A esta segunda generación revolucionaria perteneció Gabriel Alejandrino Ugarte, sobrino de la madre María. Nacido en 1783, cerca del apogeo de la campaña emprendida por el Gobierno español contra su familia, se había exiliado con su padre siendo un niño. Regresó a Cuzco e ingresó en un seminario conocido como "el cuartel general de la insurrección". En 1804 entró a formar parte de la Audiencia, el tribunal superior de la ciudad, mientras se movía por los círculos de jóvenes que embestían —"traspasando barreras de clase y casta"— contra las autoridades imperiales, participando en algunos de los primeros movimientos que condujeron a la independencia hispanoamericana.

Brecha generacional

El libro panorámico del profesor de la Universidad de California del Sur está vertebrado por siete personajes bastante desconocidos cuyas experiencias vitales le confieren a la obra un interesante ingrediente y ritmo biográfico. Su principal argumento, discutiendo las explicaciones de los grandes expertos en el periodo, como R. R. Palmer y Eric Hobsbawm, es el de que "la falta de liberalismo de la era revolucionaria no era ni intrínseco a la ideología de sus protagonistas ni externa a su movimiento, sino que, en gran medida, surgió de la dinámica de la organización política revolucionaria".

Perl-Rosenthal identifica una quiebra en el fenómeno revolucionario en torno al cambio de centuria. Según su investigación, la respuesta cabría situarla en la brecha generacional: si la primera oleada logró "alterar las estructuras sociales, económicas y políticas de los imperios atlánticos" del antiguo régimen, aunque no satisfacer de forma plena las promesas de gobierno republicano, independencia, autonomía local o igualdad, fue la segunda serie de revoluciones la que fomentó movilizaciones políticas mucho más duraderas gracias, apunta el historiador, a la movilidad social. 

Portada de 'La era de las revoluciones'. Pasado&Presente

Esta era de las revoluciones, y especialmente su segunda parte, esconde un legado "agridulce y contradictorio", según Perl-Rosenthal: un "marcado antiliberalismo". "El comienzo triunfal de la política de masas tuvo también un lado oscuro —escribe—, pues no tardó en convertirse en la base sobre la que se sustentarían las formas modernas de autocracia.

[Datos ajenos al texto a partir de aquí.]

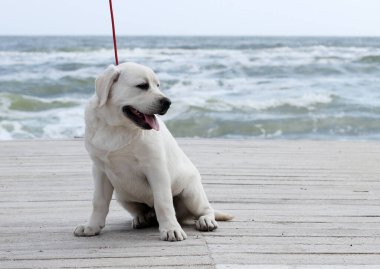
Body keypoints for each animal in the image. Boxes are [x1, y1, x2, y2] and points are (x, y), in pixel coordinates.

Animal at [74, 62, 232, 241]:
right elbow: (99, 201)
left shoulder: (156, 169)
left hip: (191, 193)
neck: (117, 127)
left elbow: (163, 202)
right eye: (142, 86)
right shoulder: (100, 170)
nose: (168, 102)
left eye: (158, 85)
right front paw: (91, 226)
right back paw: (142, 218)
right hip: (123, 195)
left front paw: (171, 229)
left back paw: (206, 221)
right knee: (144, 211)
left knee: (206, 209)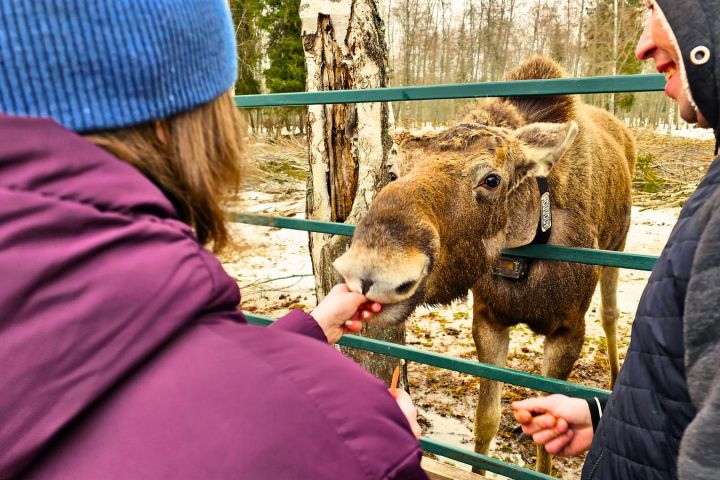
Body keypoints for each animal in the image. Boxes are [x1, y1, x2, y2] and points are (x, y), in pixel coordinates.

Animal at [334, 56, 636, 472]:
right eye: (393, 173)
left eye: (492, 179)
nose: (371, 270)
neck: (521, 263)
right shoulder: (488, 320)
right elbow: (486, 422)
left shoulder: (569, 330)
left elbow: (548, 447)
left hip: (618, 244)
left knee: (610, 314)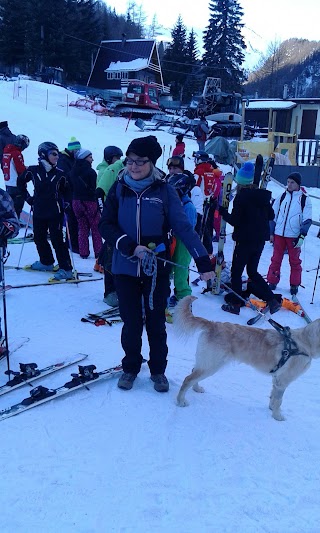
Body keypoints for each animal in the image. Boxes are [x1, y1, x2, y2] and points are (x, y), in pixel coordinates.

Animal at [175, 296, 320, 420]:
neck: (305, 342)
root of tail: (213, 324)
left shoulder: (276, 380)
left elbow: (273, 397)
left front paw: (271, 409)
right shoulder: (283, 381)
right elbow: (279, 400)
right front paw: (277, 416)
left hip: (206, 364)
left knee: (193, 372)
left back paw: (196, 388)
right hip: (211, 366)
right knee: (188, 379)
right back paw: (180, 401)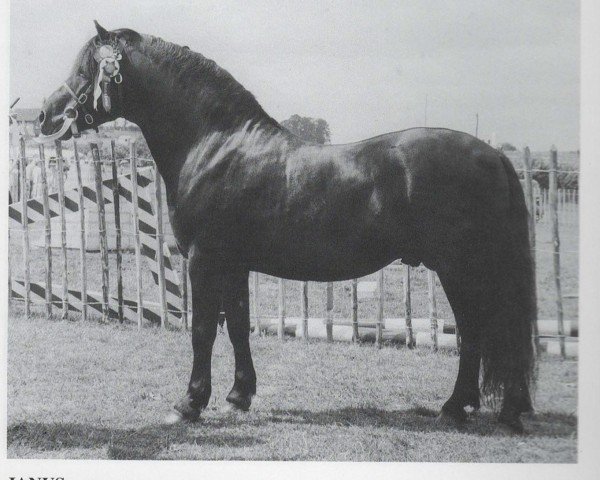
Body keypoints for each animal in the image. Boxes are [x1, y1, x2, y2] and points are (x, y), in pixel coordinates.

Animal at [36, 21, 536, 436]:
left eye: (86, 69)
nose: (44, 115)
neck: (215, 145)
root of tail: (494, 155)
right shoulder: (233, 264)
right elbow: (237, 326)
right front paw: (238, 397)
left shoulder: (203, 259)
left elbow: (203, 330)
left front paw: (189, 404)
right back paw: (482, 408)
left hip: (461, 268)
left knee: (479, 331)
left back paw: (465, 409)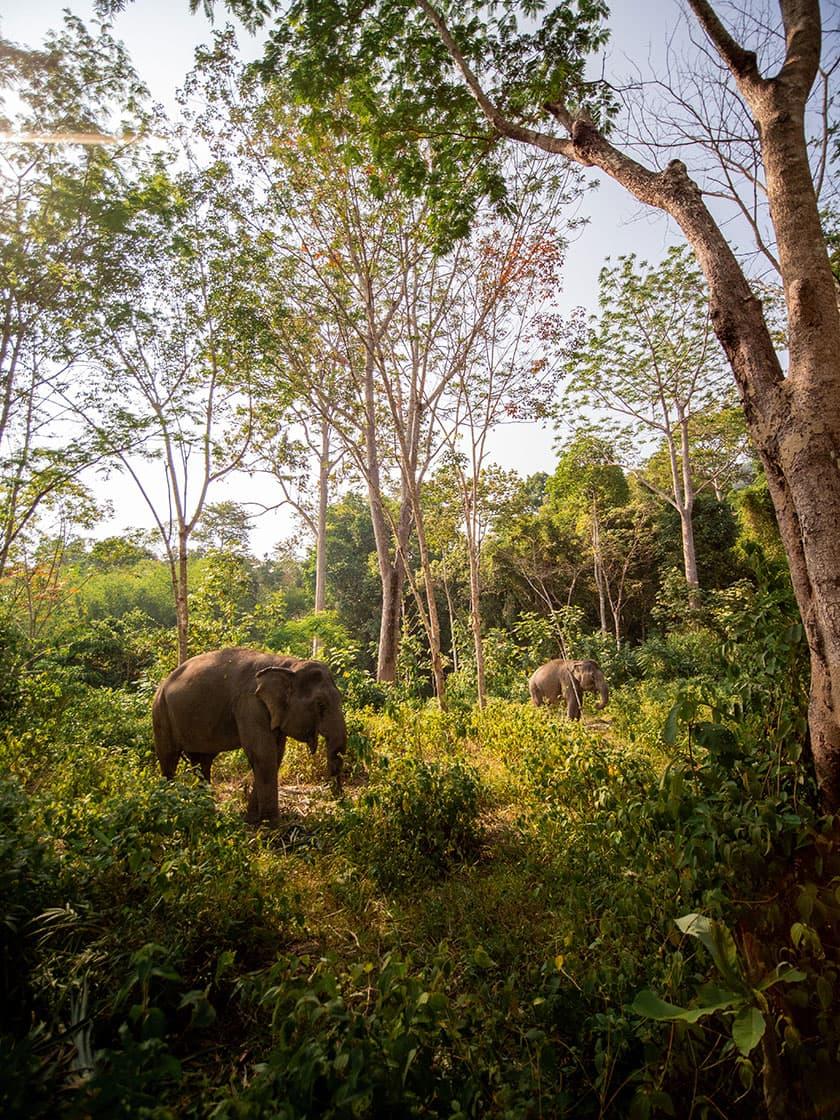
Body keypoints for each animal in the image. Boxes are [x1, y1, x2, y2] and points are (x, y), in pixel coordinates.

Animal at [153, 649, 347, 824]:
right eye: (320, 704)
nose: (340, 801)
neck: (288, 665)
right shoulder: (249, 704)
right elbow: (263, 754)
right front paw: (272, 825)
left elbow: (276, 755)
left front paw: (252, 820)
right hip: (161, 713)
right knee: (169, 760)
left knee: (202, 763)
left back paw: (206, 813)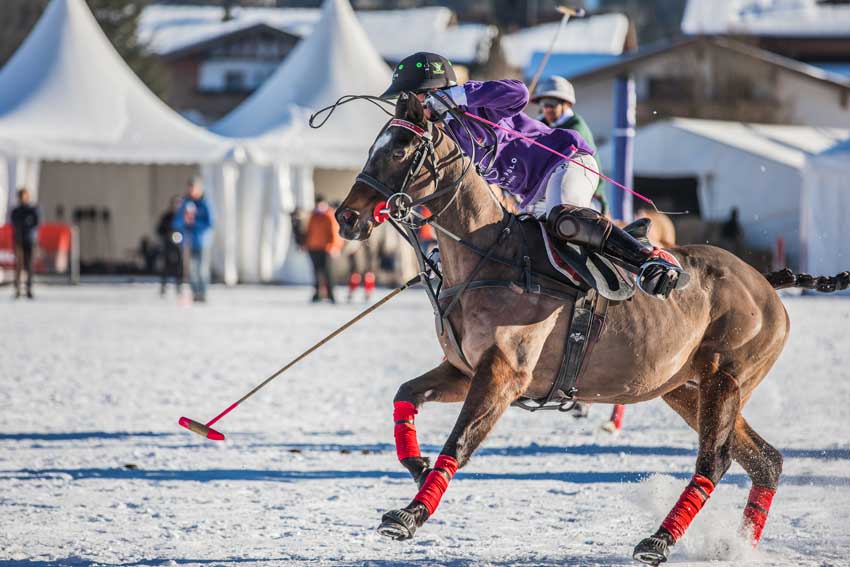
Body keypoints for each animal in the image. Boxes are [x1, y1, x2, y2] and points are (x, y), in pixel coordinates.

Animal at [334, 95, 844, 564]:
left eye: (401, 150)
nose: (346, 217)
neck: (489, 255)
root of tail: (766, 282)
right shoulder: (464, 369)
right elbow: (405, 394)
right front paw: (419, 466)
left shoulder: (504, 373)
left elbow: (458, 441)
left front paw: (409, 515)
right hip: (683, 387)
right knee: (766, 461)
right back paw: (736, 548)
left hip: (726, 377)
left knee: (715, 460)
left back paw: (659, 540)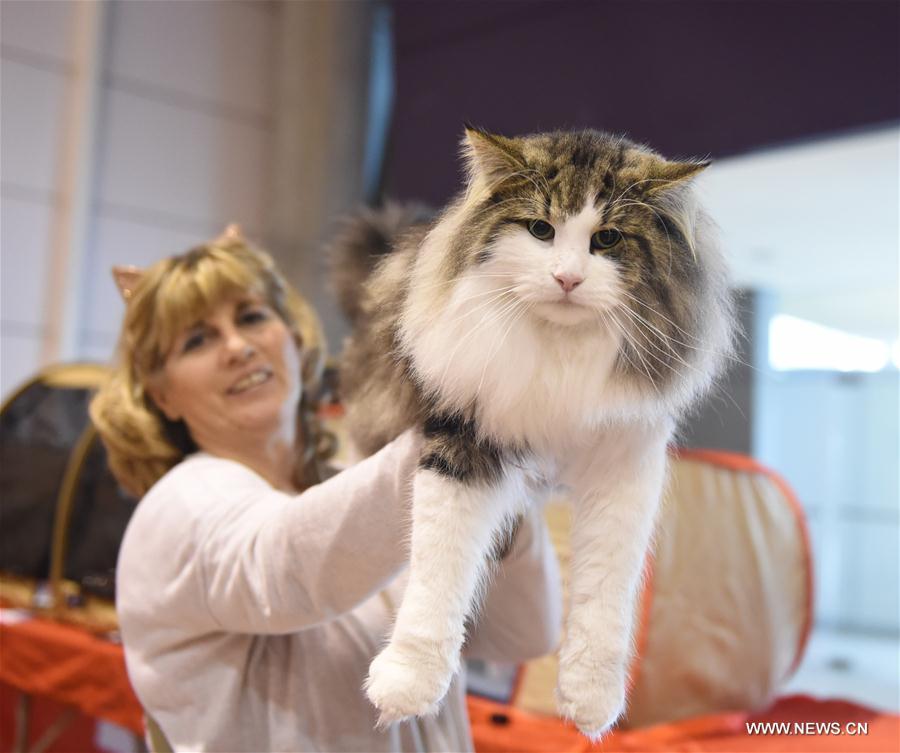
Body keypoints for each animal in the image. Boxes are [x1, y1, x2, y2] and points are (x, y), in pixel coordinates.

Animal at [326, 126, 736, 736]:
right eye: (541, 230)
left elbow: (606, 595)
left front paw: (590, 698)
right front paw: (407, 681)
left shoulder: (626, 462)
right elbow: (436, 573)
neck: (560, 356)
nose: (567, 278)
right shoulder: (462, 436)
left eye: (607, 239)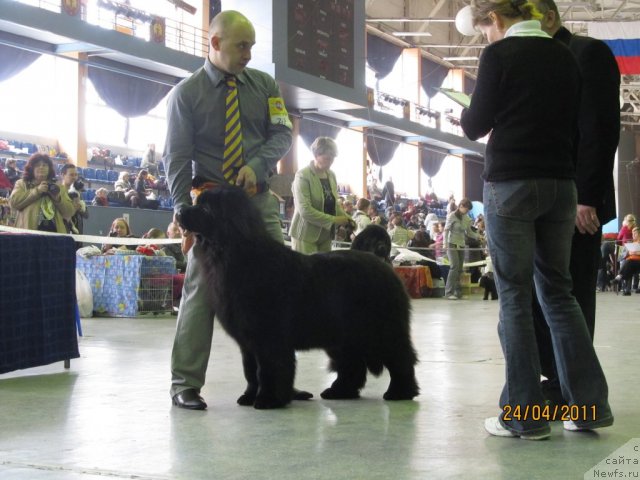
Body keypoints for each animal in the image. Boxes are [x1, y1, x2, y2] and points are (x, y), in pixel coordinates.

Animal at [179, 187, 420, 408]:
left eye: (205, 208)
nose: (180, 210)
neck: (237, 254)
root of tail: (382, 264)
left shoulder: (268, 336)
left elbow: (268, 368)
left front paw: (268, 399)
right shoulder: (247, 340)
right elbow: (250, 371)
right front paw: (249, 396)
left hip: (383, 329)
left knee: (400, 358)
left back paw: (400, 392)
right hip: (343, 335)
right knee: (352, 364)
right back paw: (340, 391)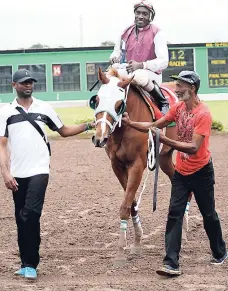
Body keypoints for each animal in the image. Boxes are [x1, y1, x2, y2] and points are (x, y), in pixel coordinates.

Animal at [90, 68, 186, 266]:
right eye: (97, 100)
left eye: (119, 104)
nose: (99, 138)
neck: (122, 130)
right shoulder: (117, 166)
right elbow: (132, 203)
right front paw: (137, 242)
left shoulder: (137, 165)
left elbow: (125, 206)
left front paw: (120, 252)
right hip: (164, 157)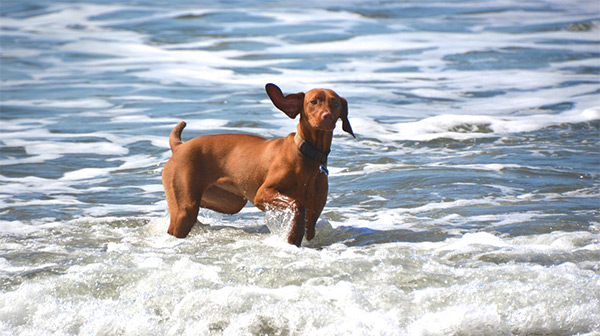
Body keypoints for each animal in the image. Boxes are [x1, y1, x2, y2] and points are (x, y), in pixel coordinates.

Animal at [162, 84, 354, 247]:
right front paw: (293, 235)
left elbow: (307, 223)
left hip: (229, 203)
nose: (327, 116)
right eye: (313, 101)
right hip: (185, 208)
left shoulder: (314, 211)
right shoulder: (263, 193)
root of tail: (179, 146)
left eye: (335, 103)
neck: (309, 156)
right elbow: (297, 204)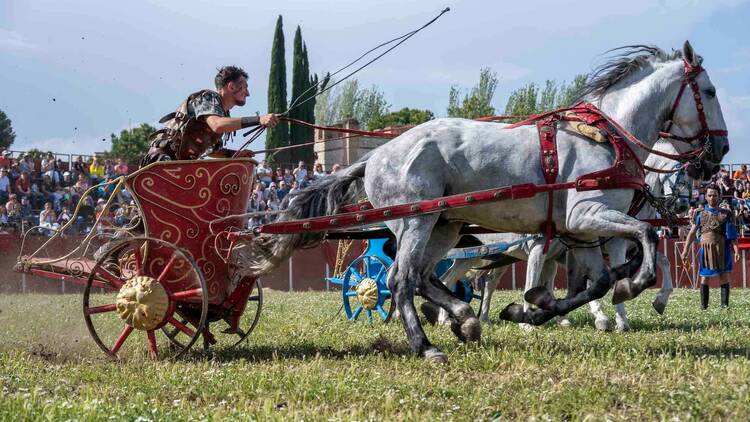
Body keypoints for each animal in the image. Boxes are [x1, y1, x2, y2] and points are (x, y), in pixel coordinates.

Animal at [239, 41, 728, 362]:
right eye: (709, 92)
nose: (719, 153)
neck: (605, 137)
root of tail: (376, 155)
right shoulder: (587, 215)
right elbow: (642, 239)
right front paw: (631, 287)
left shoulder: (580, 235)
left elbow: (597, 282)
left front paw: (534, 307)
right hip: (416, 222)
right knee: (400, 279)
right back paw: (427, 344)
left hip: (446, 226)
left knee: (426, 276)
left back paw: (464, 317)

También se trocó en instrumento de exclusión: en todo el mundo revolucionario, la capacidad para crear movimientos a gran escala fue de la mano del destierro de las minorías raciales y de la mujer al extrarradio de la esfera pública".

En este sentido, el profesor firma una crítica a la idea del excepcionalismo de las revoluciones francesa o estadounidense. Para entender por qué las dos generaciones de revolucionarios estadounidenses introdujeron jerarquías raciales y de clase en la política de la incipiente nación, asegura, hay que mirar más allá de Estados Unidos, al fenómeno global.

El ensayo, una estimulante lectura sobre un periodo histórico agitado y realmente fascinante, vierte ideas novedosas y en algún caso arriesgas que a buen seguro generan mucho debate entre la comunidad académica. Sin embargo, en esas aspiraciones de hacer una historia global, total, enmarcada por la premisa de las dos generaciones, incurre el autor en paralelismos que parecen algo exagerados. Por ejemplo, comparar la "revolución" andina de Túpac Amaru, que no dejó de ser una simple rebelión indígena, con la guerra abierta por las Trece Colonias contra la Corona británica.